# WORK ITEM:
Copy each line from the listing below where the word "属性类型" shows up.

# SUPPLIED DATA:

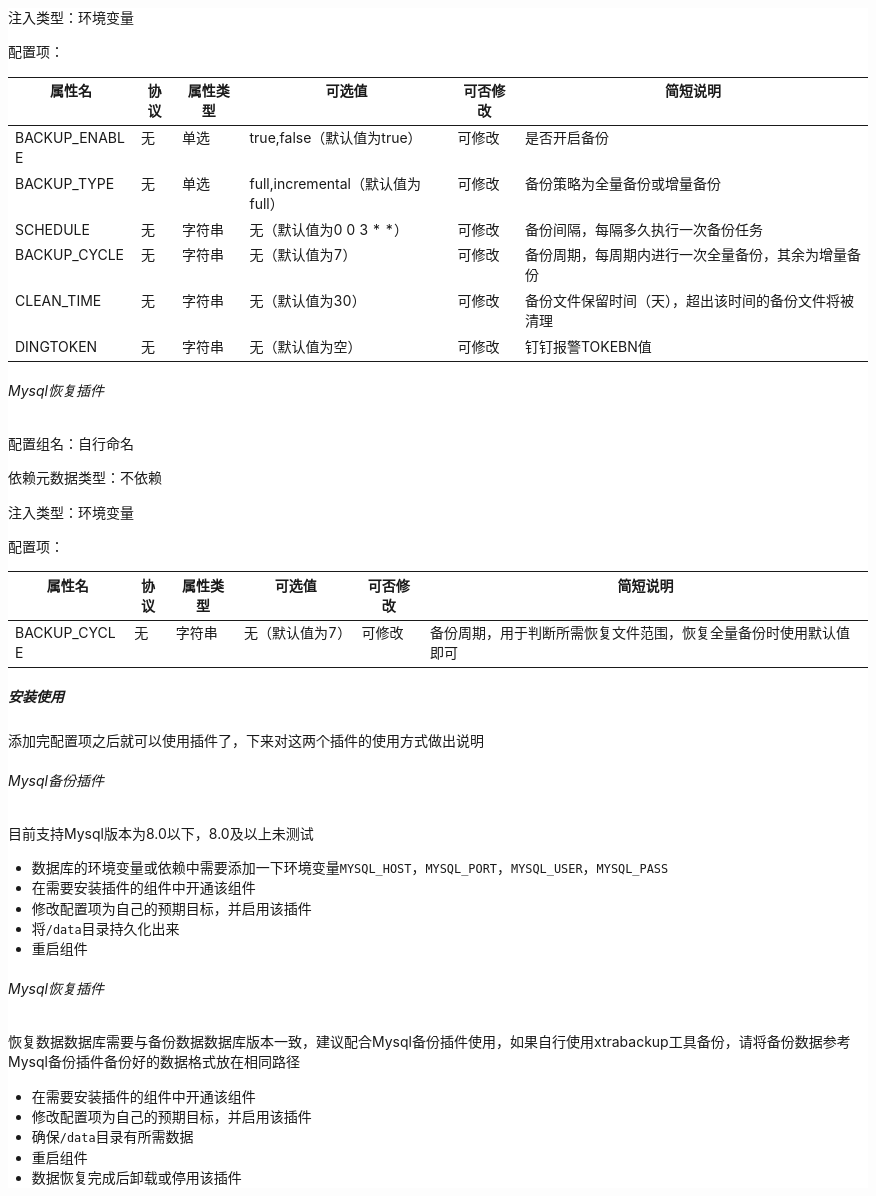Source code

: 注入类型：环境变量

配置项：

| 属性名        | 协议 | 属性类型 | 可选值                           | 可否修改 | 简短说明                                             |
| ------------- | ---- | -------- | -------------------------------- | -------- | ---------------------------------------------------- |
| BACKUP_ENABLE | 无   | 单选     | true,false（默认值为true）       | 可修改   | 是否开启备份                                         |
| BACKUP_TYPE   | 无   | 单选     | full,incremental（默认值为full） | 可修改   | 备份策略为全量备份或增量备份                         |
| SCHEDULE      | 无   | 字符串   | 无（默认值为0 0 3 * *）          | 可修改   | 备份间隔，每隔多久执行一次备份任务                   |
| BACKUP_CYCLE  | 无   | 字符串   | 无（默认值为7）                  | 可修改   | 备份周期，每周期内进行一次全量备份，其余为增量备份   |
| CLEAN_TIME    | 无   | 字符串   | 无（默认值为30）                 | 可修改   | 备份文件保留时间（天），超出该时间的备份文件将被清理 |
| DINGTOKEN     | 无   | 字符串   | 无（默认值为空）                 | 可修改   | 钉钉报警TOKEBN值                                     |

###### Mysql恢复插件

配置组名：自行命名

依赖元数据类型：不依赖

注入类型：环境变量

配置项：

| 属性名       | 协议 | 属性类型 | 可选值          | 可否修改 | 简短说明                                                     |
| ------------ | ---- | -------- | --------------- | -------- | ------------------------------------------------------------ |
| BACKUP_CYCLE | 无   | 字符串   | 无（默认值为7） | 可修改   | 备份周期，用于判断所需恢复文件范围，恢复全量备份时使用默认值即可 |

##### 安装使用

添加完配置项之后就可以使用插件了，下来对这两个插件的使用方式做出说明

###### Mysql备份插件

目前支持Mysql版本为8.0以下，8.0及以上未测试

- 数据库的环境变量或依赖中需要添加一下环境变量```MYSQL_HOST```，```MYSQL_PORT```，```MYSQL_USER```，```MYSQL_PASS```
- 在需要安装插件的组件中开通该组件
- 修改配置项为自己的预期目标，并启用该插件
- 将```/data```目录持久化出来
- 重启组件

###### Mysql恢复插件

恢复数据数据库需要与备份数据数据库版本一致，建议配合Mysql备份插件使用，如果自行使用xtrabackup工具备份，请将备份数据参考Mysql备份插件备份好的数据格式放在相同路径

- 在需要安装插件的组件中开通该组件
- 修改配置项为自己的预期目标，并启用该插件
- 确保```/data```目录有所需数据
- 重启组件
- 数据恢复完成后卸载或停用该插件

# EXPECTED OUTPUT:
| 属性名        | 协议 | 属性类型 | 可选值                           | 可否修改 | 简短说明                                             |
| 属性名       | 协议 | 属性类型 | 可选值          | 可否修改 | 简短说明                                                     |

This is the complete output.